Ward asked County Treasurer Doris Jean Frazier to see if the court can make at least two payments on the costs and Third District Magistrate Woody Holbrook made a motion to accept the report and to request that the payment be broken up into three parts, with a one-third payment in October. Holbrook’s motion passed unanimously.
In a letter from Auditor of Public Accounts Mike Harmon, the court was informed that the auditors had identified certain deficiencies in internal control they consider to be material weaknesses. A material weakness is a deficiency or a combination of deficiencies .
The report also said the court’s financial statement is free of material misstatement, and compliance was tested with provisions to flaws regulations, contracts, and grant agreements. In the findings, the auditors found the county had not paid state income tax withholdings that resulted in penalties and interest of $7,078. However, at that time, the county’s state tax returns had not been completed and the money was available in the payroll account for the payments.
The auditors also found the county did not have sufficient control over the payroll process that resulted in deficiencies involving overtime that resulted in one employee being paid credit for more compensation time than he had actually worked during one work week.

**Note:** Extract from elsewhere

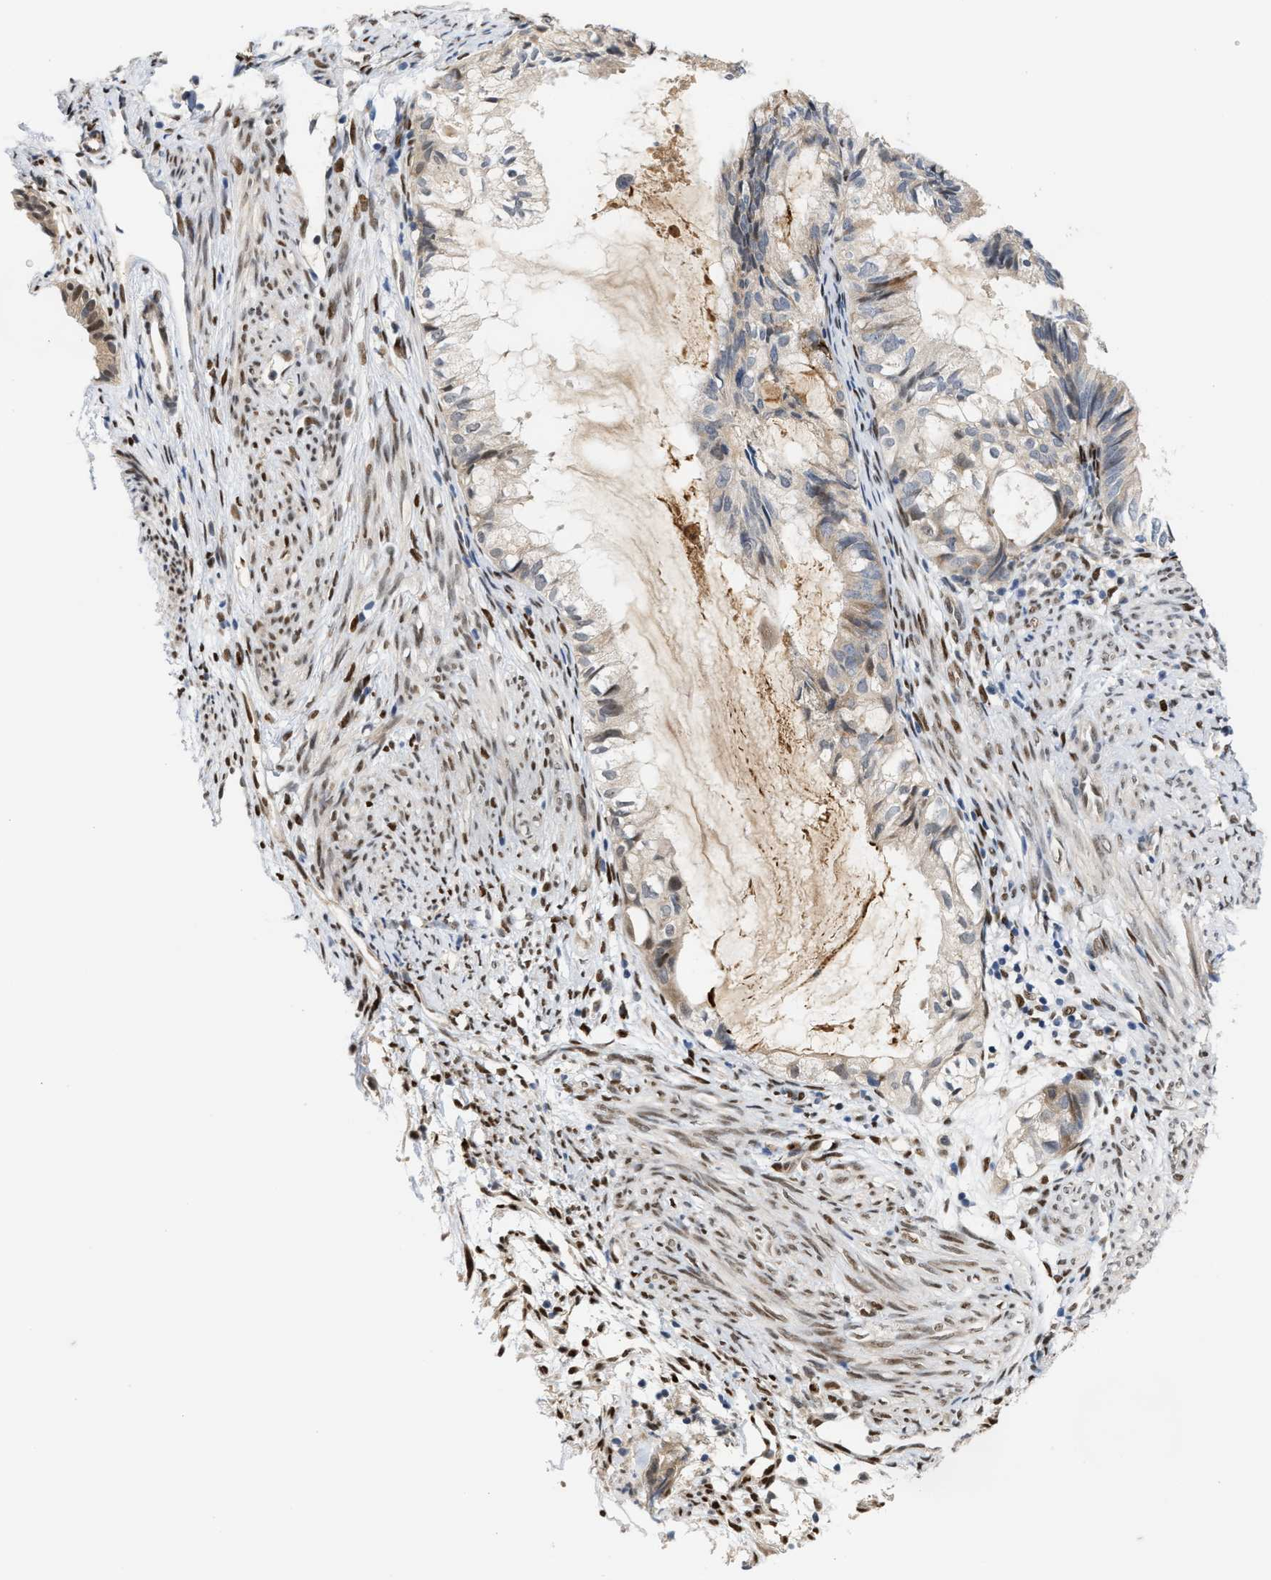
{"staining": {"intensity": "weak", "quantity": "<25%", "location": "cytoplasmic/membranous"}, "tissue": "cervical cancer", "cell_type": "Tumor cells", "image_type": "cancer", "snomed": [{"axis": "morphology", "description": "Normal tissue, NOS"}, {"axis": "morphology", "description": "Adenocarcinoma, NOS"}, {"axis": "topography", "description": "Cervix"}, {"axis": "topography", "description": "Endometrium"}], "caption": "The photomicrograph reveals no significant positivity in tumor cells of cervical cancer (adenocarcinoma).", "gene": "TCF4", "patient": {"sex": "female", "age": 86}}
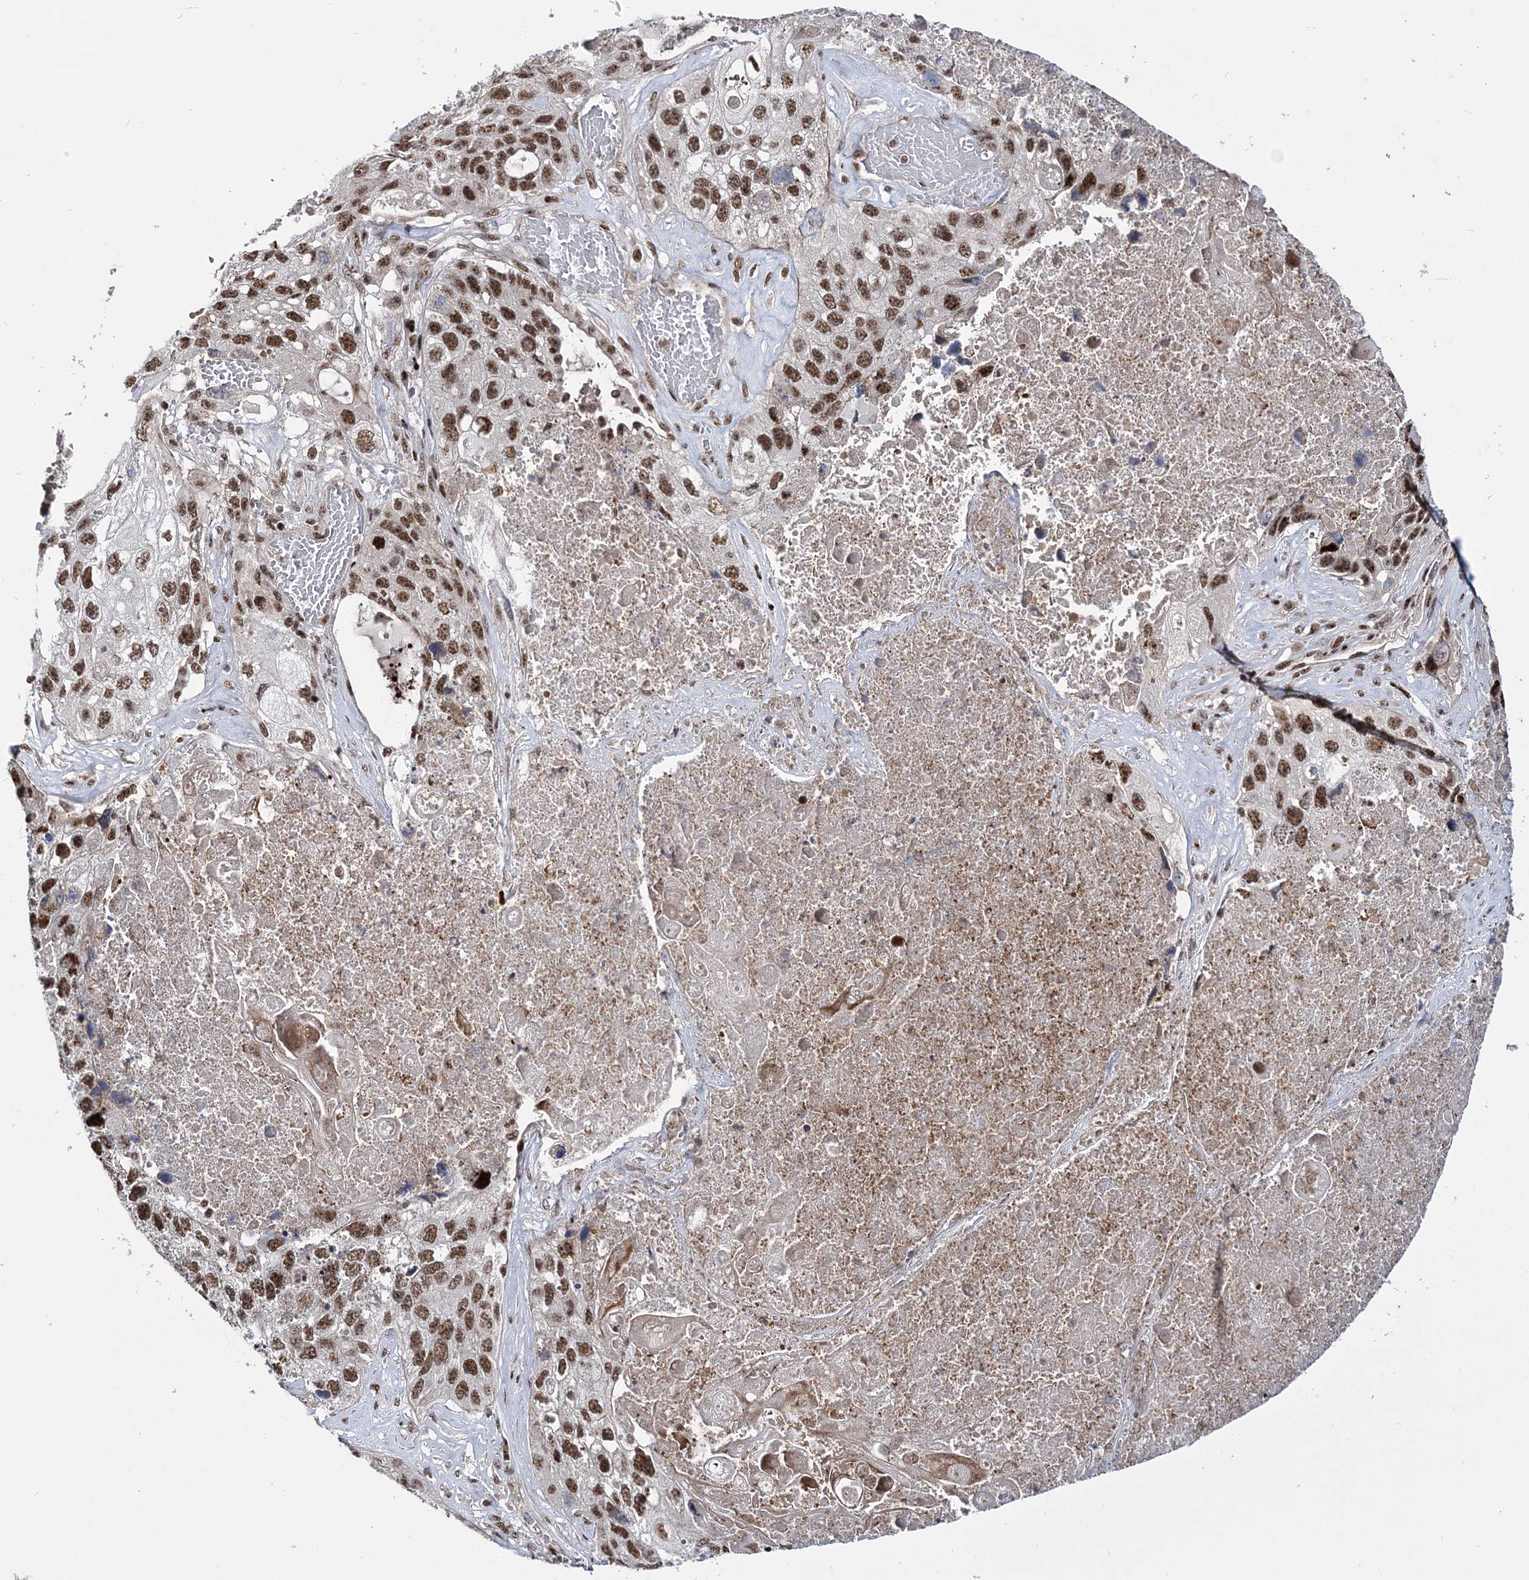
{"staining": {"intensity": "moderate", "quantity": ">75%", "location": "nuclear"}, "tissue": "lung cancer", "cell_type": "Tumor cells", "image_type": "cancer", "snomed": [{"axis": "morphology", "description": "Squamous cell carcinoma, NOS"}, {"axis": "topography", "description": "Lung"}], "caption": "Moderate nuclear protein positivity is identified in approximately >75% of tumor cells in lung squamous cell carcinoma.", "gene": "TATDN2", "patient": {"sex": "male", "age": 61}}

Of 16 employees tested, one time card was not complete for the pay period and two were unsigned. The payroll account had a deficit of $6,711, but that was the result of penalties and interest paid to the Kentucky Department of Revenue.
The court also exceeded the line item budget to refinance the lease on the Letcher County Recreation Center. However, refinancing the lease did not actually involve the receipt or dispersal of funds from the financing agency and the county had been unaware that the refinanced portion had to be treated as a debt payment.
Both Judge Ward and County Treasurer Frazier said that steps have been taken to remedy the findings, which are mostly procedural and bookkeeping errors. Ward said that most have been corrected and he feels like the court received a good audit. Frazier said the auditors had told them the findings were material in nature, and generally minor.